Exercise
Every line of the data below must be output exactly, with images left out.

Data extract

* * * * * * *

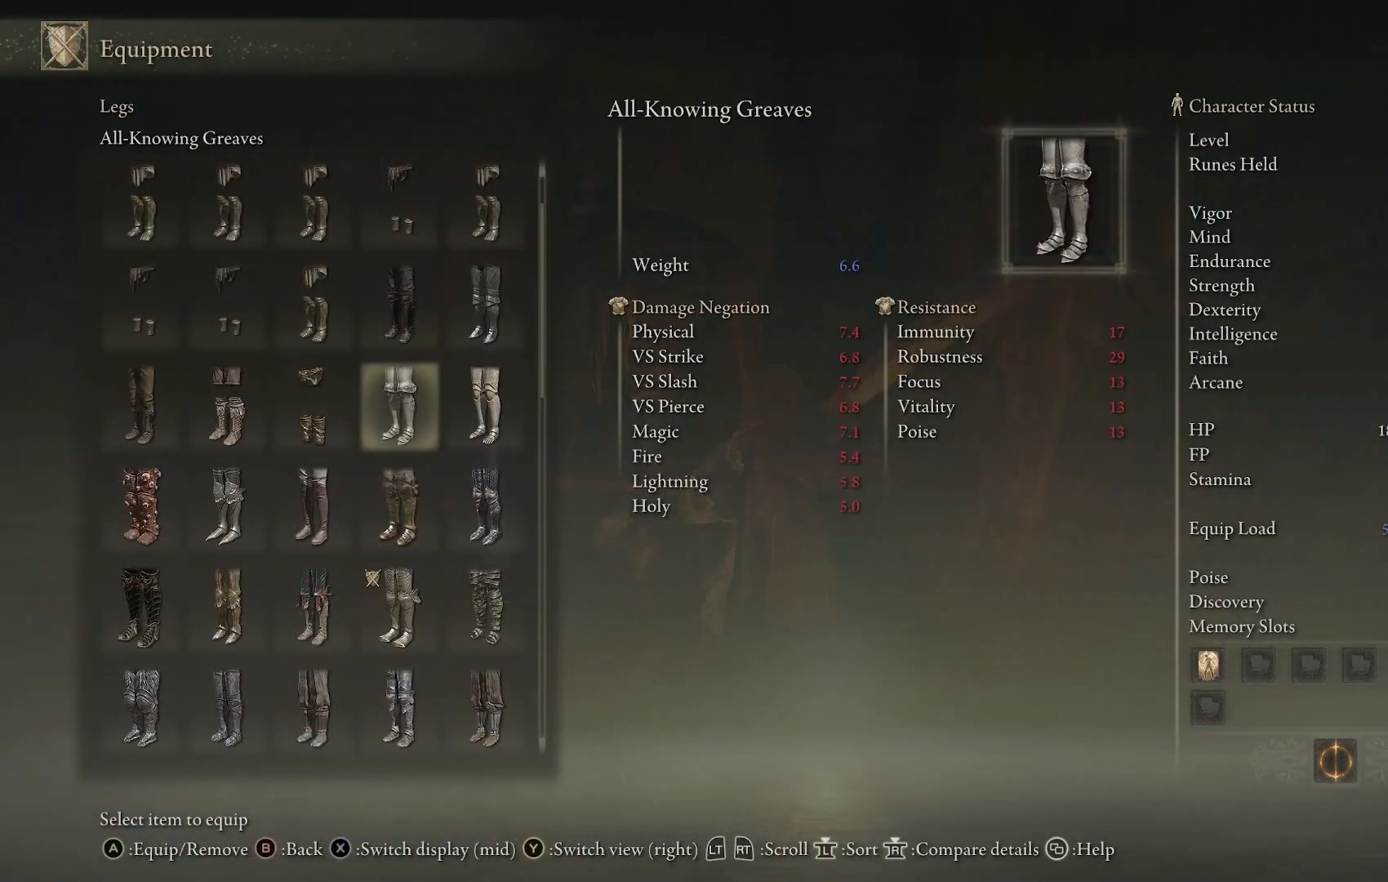
{"buttons": [], "left_stick": "center", "right_stick": "center", "events": [[50, "DPAD_UP", "up"], [183, "DPAD_LEFT", "down"], [267, "DPAD_LEFT", "up"]]}
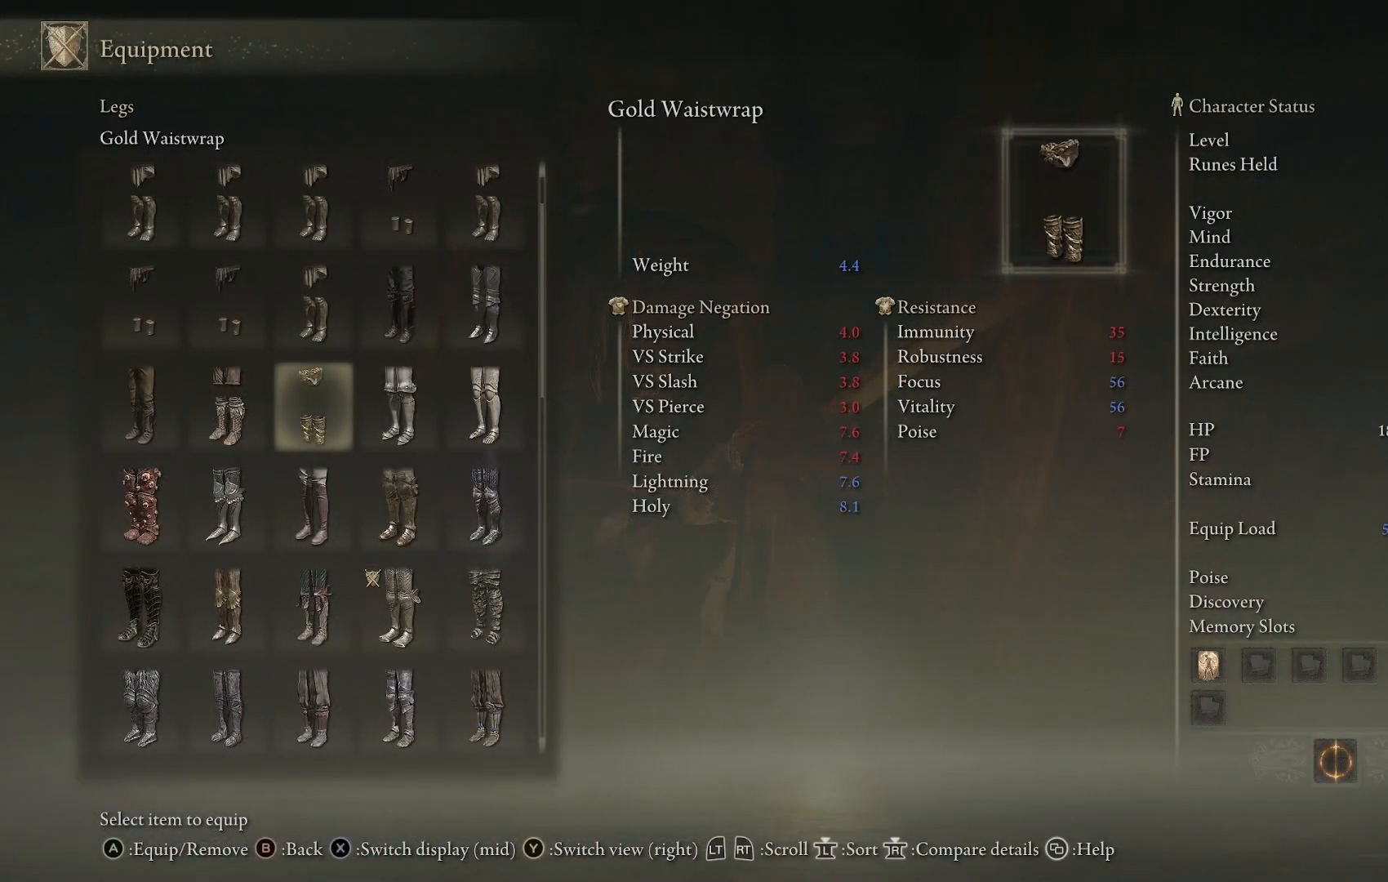
{"buttons": [], "left_stick": "center", "right_stick": "center", "events": [[250, "DPAD_UP", "down"], [350, "DPAD_UP", "up"]]}
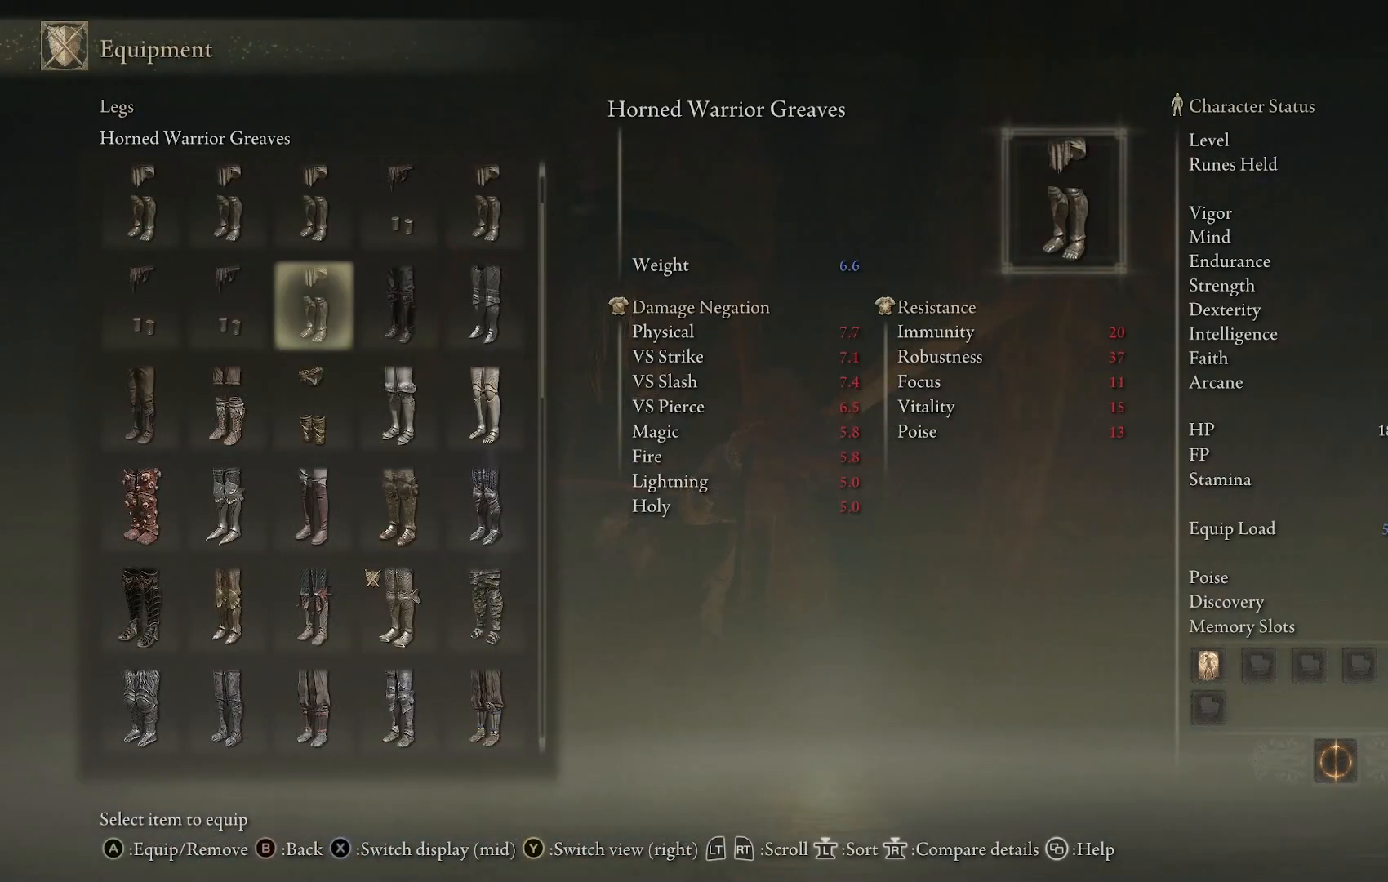
{"buttons": [], "left_stick": "center", "right_stick": "center", "events": [[267, "DPAD_UP", "down"], [367, "DPAD_UP", "up"]]}
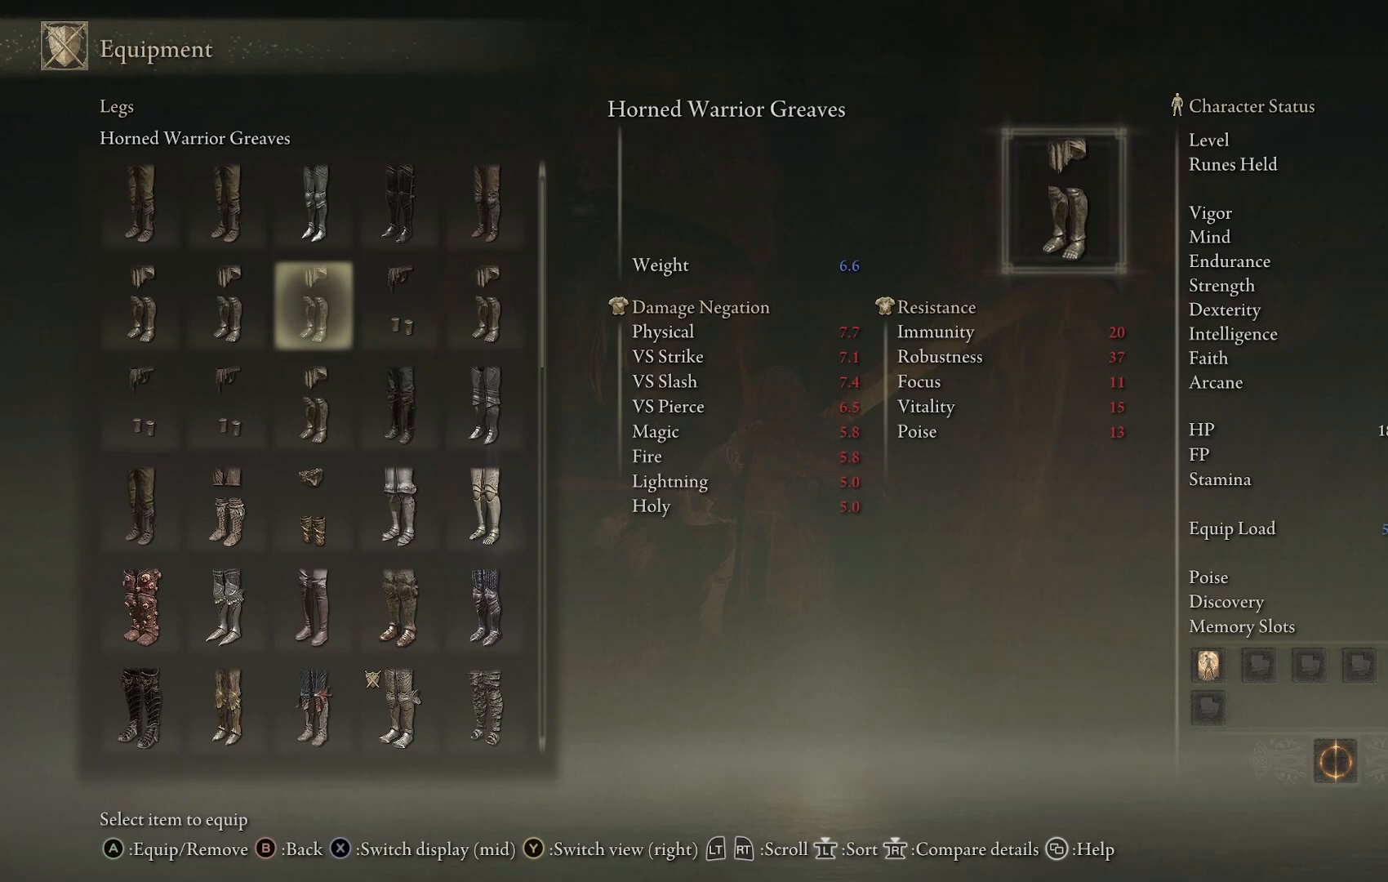
{"buttons": [], "left_stick": "center", "right_stick": "center", "events": [[217, "DPAD_RIGHT", "down"], [317, "DPAD_RIGHT", "up"]]}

* * * * * * *

Expected answer
{"buttons": [], "left_stick": "center", "right_stick": "center", "events": [[50, "DPAD_UP", "up"], [183, "DPAD_LEFT", "down"], [267, "DPAD_LEFT", "up"]]}
{"buttons": [], "left_stick": "center", "right_stick": "center", "events": [[250, "DPAD_UP", "down"], [350, "DPAD_UP", "up"]]}
{"buttons": [], "left_stick": "center", "right_stick": "center", "events": [[267, "DPAD_UP", "down"], [367, "DPAD_UP", "up"]]}
{"buttons": [], "left_stick": "center", "right_stick": "center", "events": [[217, "DPAD_RIGHT", "down"], [317, "DPAD_RIGHT", "up"]]}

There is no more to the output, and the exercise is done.